*Da svolgere*.
a. Elenca tutte le figure che, secondo il brano, si sono affiancate al nucleo fondatore.
b. Per ciascuna affermazione indica se concorda con il brano, rispondendo sì o no e citando le parole decisive del testo. (i) Il procuratore Giuseppe Volpe è intervenuto durante l'ultima puntata radiofonica. (ii) La questione del tribunale penale di Bari è stata risolta. (iii) Il nucleo fondatore era costituito da magistrati.
c. Riporta fedelmente la parte del brano che inizia dalle parole "Al nucleo fondatore" e fermati dopo le parole "rivista sulla giustizia?".

*Brano*.
★ ★ ★ ★ ★ ★ ★

RICOSTRUIRE LA GIUSTIZIA #01
di Enzo Varricchio
Dopo ORA LEGALE radio, ORA LEGALE news.
Vi avevamo promesso che ci saremmo “allargati” con una Blogrivista. Lo stiamo facendo oggi con questo nostro/vostro primo numero intitolato “Ricostruire la giustizia” .
Al nucleo fondatore costituito da avvocati, è andato affiancandosi un nobile drappello di magistrati, docenti, ma anche storici, sociologi, medici, e persino scrittori. Perché l’argomento richiede menti aperte, non fossilizzate negli angusti antri dei tribunali.
A che serve una rivista sulla giustizia?
“Levate le tende costruiamo la giustizia”, era questo il titolo della nostra ultima puntata radiofonica, dai cui microfoni il procuratore Giuseppe Volpe tuonò contro i ritardi nell’apprestare i mezzi di “fuga” dal pericolante tribunale penale di Bari.
La questione è ancora irrisolta e quel palazzo della discordia resta il drammatico simbolo di una giustizia terremotata, mentre da più parti serpeggia il dubbio che questo scempio sia il frutto di una precisa volontà piuttosto che di un gramo destino. Si sa, una giustizia ingiusta favorisce i potenti…
Se qualcuno ha deciso che la giustizia italiana deve essere demolita, contribuire a ricostruire la giustizia resta invece il nostro obiettivo primario, dovrebbe essere quello di tutti i cittadini, crediamo, perché è sulle loro vite, sulle nostre vite, che si riverbera l’esercizio del terzo potere dello Stato.

★ ★ ★ ★ ★ ★ ★

*Voci riportate*.
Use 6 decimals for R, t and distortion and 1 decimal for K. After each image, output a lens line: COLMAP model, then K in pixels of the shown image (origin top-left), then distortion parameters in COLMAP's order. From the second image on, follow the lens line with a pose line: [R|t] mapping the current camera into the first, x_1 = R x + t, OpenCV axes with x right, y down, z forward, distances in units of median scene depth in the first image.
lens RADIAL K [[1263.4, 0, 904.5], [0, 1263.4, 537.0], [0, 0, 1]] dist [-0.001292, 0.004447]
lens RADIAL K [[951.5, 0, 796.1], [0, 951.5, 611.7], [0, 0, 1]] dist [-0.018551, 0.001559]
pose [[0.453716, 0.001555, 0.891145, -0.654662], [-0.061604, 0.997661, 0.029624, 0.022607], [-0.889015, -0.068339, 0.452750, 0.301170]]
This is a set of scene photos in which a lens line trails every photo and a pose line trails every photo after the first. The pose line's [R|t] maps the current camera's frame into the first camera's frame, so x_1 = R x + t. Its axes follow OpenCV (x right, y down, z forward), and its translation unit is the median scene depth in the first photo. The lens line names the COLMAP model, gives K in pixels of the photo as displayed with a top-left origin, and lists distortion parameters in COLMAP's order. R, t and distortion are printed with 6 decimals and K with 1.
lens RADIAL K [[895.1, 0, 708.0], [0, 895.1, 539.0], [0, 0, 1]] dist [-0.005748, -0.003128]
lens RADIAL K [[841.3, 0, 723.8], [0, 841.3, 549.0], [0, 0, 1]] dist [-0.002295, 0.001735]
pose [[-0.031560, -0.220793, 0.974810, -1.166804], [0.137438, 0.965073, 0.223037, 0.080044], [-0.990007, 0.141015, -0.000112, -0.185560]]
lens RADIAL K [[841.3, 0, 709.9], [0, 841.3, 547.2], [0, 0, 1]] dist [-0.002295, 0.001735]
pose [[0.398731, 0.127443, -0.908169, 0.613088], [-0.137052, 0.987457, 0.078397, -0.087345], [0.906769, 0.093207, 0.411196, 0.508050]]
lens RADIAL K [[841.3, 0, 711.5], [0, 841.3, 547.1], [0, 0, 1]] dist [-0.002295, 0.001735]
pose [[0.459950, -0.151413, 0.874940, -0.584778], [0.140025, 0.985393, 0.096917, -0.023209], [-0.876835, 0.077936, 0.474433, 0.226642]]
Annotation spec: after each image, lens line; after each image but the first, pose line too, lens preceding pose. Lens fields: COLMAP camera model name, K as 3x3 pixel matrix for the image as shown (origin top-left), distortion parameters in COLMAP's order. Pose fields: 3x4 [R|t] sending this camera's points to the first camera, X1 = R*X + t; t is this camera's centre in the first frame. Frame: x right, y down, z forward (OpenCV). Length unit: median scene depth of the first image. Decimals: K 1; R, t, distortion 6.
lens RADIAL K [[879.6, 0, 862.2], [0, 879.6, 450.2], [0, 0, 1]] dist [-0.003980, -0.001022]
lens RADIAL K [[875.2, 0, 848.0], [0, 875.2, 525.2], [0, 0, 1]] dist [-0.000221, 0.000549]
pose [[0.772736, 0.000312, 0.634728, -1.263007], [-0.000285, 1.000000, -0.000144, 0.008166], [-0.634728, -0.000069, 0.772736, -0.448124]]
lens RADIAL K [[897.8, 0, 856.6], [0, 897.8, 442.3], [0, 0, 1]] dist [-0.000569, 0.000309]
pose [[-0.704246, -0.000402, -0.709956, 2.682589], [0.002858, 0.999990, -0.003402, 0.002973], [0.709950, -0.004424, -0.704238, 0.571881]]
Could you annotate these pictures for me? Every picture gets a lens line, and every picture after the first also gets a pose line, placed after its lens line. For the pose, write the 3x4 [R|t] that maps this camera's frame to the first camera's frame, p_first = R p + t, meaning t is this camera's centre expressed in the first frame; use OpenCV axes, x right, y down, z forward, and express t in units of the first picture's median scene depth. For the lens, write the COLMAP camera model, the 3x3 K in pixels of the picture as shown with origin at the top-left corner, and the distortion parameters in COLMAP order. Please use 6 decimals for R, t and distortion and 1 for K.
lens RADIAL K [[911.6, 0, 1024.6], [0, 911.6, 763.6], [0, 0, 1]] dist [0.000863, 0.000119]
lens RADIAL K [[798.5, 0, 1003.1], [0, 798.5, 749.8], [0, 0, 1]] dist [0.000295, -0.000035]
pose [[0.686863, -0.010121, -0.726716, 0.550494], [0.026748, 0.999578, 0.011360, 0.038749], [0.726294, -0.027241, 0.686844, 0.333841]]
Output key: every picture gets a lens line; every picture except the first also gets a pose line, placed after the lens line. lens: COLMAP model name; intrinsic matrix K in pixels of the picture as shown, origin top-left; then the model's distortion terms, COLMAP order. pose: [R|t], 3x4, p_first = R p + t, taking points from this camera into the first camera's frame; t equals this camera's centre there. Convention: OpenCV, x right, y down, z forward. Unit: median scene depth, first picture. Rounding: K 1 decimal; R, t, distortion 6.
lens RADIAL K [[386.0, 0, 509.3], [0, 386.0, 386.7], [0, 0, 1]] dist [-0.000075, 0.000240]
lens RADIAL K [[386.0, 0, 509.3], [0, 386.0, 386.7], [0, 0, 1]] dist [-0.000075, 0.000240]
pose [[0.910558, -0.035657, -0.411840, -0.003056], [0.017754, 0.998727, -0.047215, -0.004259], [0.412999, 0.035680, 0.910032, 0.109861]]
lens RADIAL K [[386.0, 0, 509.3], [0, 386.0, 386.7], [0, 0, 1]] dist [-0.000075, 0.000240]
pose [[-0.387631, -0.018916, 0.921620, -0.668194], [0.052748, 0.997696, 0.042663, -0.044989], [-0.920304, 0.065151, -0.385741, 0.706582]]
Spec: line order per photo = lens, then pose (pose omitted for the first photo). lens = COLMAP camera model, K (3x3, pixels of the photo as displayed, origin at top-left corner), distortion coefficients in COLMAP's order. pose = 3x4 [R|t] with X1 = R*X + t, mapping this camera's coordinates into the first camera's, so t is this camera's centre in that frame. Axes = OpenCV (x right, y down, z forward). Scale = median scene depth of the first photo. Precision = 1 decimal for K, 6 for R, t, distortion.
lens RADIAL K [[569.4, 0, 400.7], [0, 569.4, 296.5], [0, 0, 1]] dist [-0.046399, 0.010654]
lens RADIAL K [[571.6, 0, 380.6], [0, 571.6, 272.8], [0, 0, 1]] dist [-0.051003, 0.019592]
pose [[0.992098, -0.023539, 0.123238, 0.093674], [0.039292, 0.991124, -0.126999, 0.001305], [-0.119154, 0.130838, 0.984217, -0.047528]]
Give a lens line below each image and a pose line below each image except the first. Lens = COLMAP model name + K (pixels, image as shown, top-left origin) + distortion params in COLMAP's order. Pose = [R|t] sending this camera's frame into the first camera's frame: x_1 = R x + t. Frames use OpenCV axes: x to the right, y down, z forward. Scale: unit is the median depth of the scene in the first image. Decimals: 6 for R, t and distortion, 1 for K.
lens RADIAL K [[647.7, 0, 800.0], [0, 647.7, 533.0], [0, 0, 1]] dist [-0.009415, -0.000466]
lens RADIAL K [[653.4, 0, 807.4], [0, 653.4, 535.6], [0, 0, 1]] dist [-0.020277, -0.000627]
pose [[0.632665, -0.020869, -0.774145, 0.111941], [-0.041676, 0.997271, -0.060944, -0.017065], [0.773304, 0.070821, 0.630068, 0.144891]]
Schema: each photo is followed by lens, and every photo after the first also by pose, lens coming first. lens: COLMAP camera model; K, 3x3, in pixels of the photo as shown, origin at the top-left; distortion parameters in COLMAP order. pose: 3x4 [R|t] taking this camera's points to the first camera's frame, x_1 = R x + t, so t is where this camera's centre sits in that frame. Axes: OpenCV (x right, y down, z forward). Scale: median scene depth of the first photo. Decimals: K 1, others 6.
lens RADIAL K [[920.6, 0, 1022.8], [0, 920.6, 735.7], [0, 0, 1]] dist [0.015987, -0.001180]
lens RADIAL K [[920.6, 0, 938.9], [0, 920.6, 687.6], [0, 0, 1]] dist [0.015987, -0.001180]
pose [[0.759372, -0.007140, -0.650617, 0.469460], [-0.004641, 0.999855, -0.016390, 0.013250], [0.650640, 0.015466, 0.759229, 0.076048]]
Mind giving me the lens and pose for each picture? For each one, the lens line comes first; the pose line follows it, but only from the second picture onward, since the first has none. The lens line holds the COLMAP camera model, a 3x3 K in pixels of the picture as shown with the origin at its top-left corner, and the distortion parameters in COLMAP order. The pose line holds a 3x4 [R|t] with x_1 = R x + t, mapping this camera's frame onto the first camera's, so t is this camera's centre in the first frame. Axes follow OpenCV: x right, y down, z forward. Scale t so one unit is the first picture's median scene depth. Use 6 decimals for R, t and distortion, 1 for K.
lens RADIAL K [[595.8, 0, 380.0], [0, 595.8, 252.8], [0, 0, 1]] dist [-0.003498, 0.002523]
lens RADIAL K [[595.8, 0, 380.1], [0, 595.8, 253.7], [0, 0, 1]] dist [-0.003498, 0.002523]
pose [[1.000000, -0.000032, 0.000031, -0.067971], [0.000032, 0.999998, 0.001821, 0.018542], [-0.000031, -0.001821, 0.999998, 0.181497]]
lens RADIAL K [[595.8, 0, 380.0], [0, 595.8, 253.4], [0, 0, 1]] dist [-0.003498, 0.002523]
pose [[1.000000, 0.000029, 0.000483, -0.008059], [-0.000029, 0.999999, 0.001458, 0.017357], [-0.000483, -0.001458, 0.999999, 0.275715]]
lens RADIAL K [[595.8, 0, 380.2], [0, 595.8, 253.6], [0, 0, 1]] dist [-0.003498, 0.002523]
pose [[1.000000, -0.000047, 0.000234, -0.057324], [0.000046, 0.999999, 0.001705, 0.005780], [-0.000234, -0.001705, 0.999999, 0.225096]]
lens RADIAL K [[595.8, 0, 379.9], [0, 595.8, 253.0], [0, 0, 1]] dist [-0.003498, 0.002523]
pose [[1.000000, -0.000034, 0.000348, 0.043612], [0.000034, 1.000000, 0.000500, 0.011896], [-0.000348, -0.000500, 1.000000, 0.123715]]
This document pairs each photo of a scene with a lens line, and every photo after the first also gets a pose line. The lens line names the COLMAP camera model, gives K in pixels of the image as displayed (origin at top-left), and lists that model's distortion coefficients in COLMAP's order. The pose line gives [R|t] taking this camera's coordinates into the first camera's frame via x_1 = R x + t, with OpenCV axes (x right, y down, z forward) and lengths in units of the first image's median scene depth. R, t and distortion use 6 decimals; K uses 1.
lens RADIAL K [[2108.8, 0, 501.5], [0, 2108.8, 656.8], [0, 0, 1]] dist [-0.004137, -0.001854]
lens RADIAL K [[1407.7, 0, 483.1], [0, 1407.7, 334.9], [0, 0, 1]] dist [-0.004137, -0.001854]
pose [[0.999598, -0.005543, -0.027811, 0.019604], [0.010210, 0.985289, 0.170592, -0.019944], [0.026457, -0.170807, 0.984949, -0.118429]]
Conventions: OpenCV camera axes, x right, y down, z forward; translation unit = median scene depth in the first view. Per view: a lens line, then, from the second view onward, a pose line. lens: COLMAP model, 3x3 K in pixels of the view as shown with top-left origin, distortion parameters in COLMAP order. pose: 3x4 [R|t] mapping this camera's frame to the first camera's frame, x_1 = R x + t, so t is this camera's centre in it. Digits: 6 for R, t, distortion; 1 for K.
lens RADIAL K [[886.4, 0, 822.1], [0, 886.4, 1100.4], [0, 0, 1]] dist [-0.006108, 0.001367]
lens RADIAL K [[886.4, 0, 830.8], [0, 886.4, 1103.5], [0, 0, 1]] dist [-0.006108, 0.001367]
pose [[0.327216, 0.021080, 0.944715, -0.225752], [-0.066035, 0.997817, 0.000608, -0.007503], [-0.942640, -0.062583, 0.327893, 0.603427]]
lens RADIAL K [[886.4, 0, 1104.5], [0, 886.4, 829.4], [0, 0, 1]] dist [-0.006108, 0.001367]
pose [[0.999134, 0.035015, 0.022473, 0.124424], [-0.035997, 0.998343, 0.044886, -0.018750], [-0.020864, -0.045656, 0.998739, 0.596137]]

★ ★ ★ ★ ★ ★ ★

*Soluzioni*.
a. Magistrati, docenti, storici, sociologi, medici, scrittori.

b.
(i) Sì: "dai cui microfoni il procuratore Giuseppe Volpe tuonò contro i ritardi".
(ii) No: "La questione è ancora irrisolta".
(iii) No: "Al nucleo fondatore costituito da avvocati".

c.
Al nucleo fondatore costituito da avvocati, è andato affiancandosi un nobile drappello di magistrati, docenti, ma anche storici, sociologi, medici, e persino scrittori. Perché l’argomento richiede menti aperte, non fossilizzate negli angusti antri dei tribunali.
A che serve una rivista sulla giustizia?